Log Into Submit Host
tbd
Example MAJIQ Job
tbd
Non-Release MAJIQ
Install
ssh into mercury.pmacs.upenn.edu
run: module add git python/3.6.1
run: pip3 install --user cython numpy pysam -U
run: pip3 install --user git+https://bitbucket.org/biociphers/majiq.git#majiq -U
Running
bsub -N <job_name> -e <err_file> -o <stdout> -M <MEMORY> -q <queue> -R "span [hosts=1] rusage [mem=MEMORY]" bash <your_script.sh>
E.g. `bsub -N calebsjob -e err -o out -n 7 -M 5000 -q normal -R "span [hosts=1] rusage [mem=5000]" bash caleb.sh`
Static Directory
tbd
Transferring Files
consign.pmacs.upenn.edu - SSH only. Submit host. Check and submit jobs.
mercury.pmacs.upenn.edu - SSH but also has outbound network allowed. Used to download to the HPC (wget, subversion, git, etc.)
Common Queue Commands
Check the LSF documentation for further information.
bjobs - Check job statuses
ibash - log onto a worker node
Questions or Concerns?
Submit a ticket at https://helpdesk.pmacs.upenn.edu under the "Systems" queue or email PMACS-SYS-SCI@lists.upenn.edu with all your LPC questions.
Storage
A Warning
Storage costs a lot, you should keep 1TB or below data owned by your user account.
Where to Store Data (AKA The Capitalistic model)
Home Directory - /home/<username> or ~/
For small or sensitive jobs, default to using your home directory. This will be the only space where you have control over the files.

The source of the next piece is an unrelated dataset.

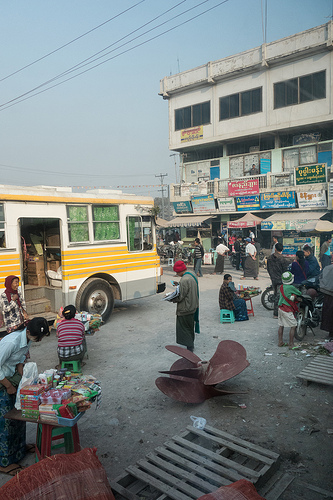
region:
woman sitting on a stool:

Unbacked Up Directories (15TB each) - /project/yosephblab/
General Use.
Finding Data
tbd
Available Barash Lab Hosts
tbd
Useful Commands
To help mitigate issue where users are controlling nodes, we'll have to include the following arguments in every job submission:
bsub -n 7 -R "span[ptile=7]" < job.sh
For example, if you are running STAR with 7 threads, the -n 7 in the bsub command ensures that you get 7 cores for the job and -R "span[ptile=7]" ensures that you get those 7 cores on the same machine, in most cases, for example running STAR or MAJIQ, you do need the cores on the same machine. General rule is that number of threads required == number of cores requested. Each machine on LPC has 15 cores, so don't request more than 7 cores unless you absolutely need to.

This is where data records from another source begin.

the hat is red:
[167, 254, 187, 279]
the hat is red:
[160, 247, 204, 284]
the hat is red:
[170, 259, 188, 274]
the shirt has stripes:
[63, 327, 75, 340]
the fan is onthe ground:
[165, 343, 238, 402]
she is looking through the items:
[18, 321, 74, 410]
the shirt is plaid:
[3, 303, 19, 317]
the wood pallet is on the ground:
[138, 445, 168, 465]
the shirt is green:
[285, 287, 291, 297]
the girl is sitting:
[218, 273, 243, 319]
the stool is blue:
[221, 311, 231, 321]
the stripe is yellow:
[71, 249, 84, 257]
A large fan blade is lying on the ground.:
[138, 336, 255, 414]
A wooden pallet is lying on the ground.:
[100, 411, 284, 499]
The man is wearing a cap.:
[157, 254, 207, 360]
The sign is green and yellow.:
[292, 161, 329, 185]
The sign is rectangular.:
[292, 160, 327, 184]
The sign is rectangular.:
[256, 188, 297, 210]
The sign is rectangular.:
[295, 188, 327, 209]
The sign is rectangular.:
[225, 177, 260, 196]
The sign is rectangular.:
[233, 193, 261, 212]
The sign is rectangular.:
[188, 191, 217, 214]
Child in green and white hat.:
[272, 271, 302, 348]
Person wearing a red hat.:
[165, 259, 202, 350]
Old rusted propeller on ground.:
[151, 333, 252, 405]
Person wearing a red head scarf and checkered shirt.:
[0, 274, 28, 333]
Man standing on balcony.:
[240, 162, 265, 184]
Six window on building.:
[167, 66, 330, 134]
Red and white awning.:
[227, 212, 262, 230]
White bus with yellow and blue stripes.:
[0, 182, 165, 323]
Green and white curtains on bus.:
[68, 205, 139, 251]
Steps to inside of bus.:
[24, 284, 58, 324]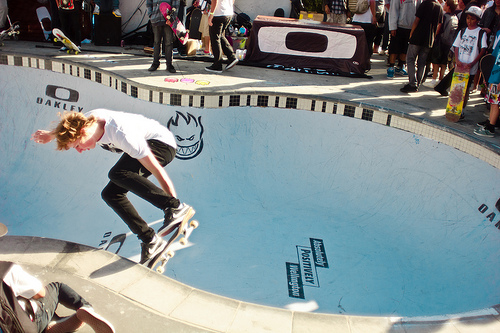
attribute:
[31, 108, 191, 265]
man — skateboarder, skateboarding, young, doing a trick, bent forward, skater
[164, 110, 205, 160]
fireball — smiling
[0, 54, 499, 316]
pool — empty, for skateboarding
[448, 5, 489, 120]
boy — young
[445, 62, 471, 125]
skateboard — yellow, red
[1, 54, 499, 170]
edge — gray, black, white, striped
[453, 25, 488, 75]
t shirt — white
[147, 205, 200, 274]
skateboard — black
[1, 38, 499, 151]
pavement — gray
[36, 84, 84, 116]
logo — for oakley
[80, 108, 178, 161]
shirt — white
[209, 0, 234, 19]
shirt — white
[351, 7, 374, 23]
shirt — white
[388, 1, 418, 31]
shirt — gray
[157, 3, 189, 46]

To increase memory you can use the -M option, for example the following option in your bsub command asks the lsf for 10 GB of RAM for the job:
-M 10240
Interactive mode on specific machine:
bsub -Is -m "mamut" -q barash_interactive 'bash'
Don't use the interactive bash if you need to run computationally heavy jobs, use the normal bsub command. The lsf system doesn't keep track of the resources used by the ibash and you can cause the machine to crash or other jobs to fail.
Check hosts statuses:
bhosts barash_exe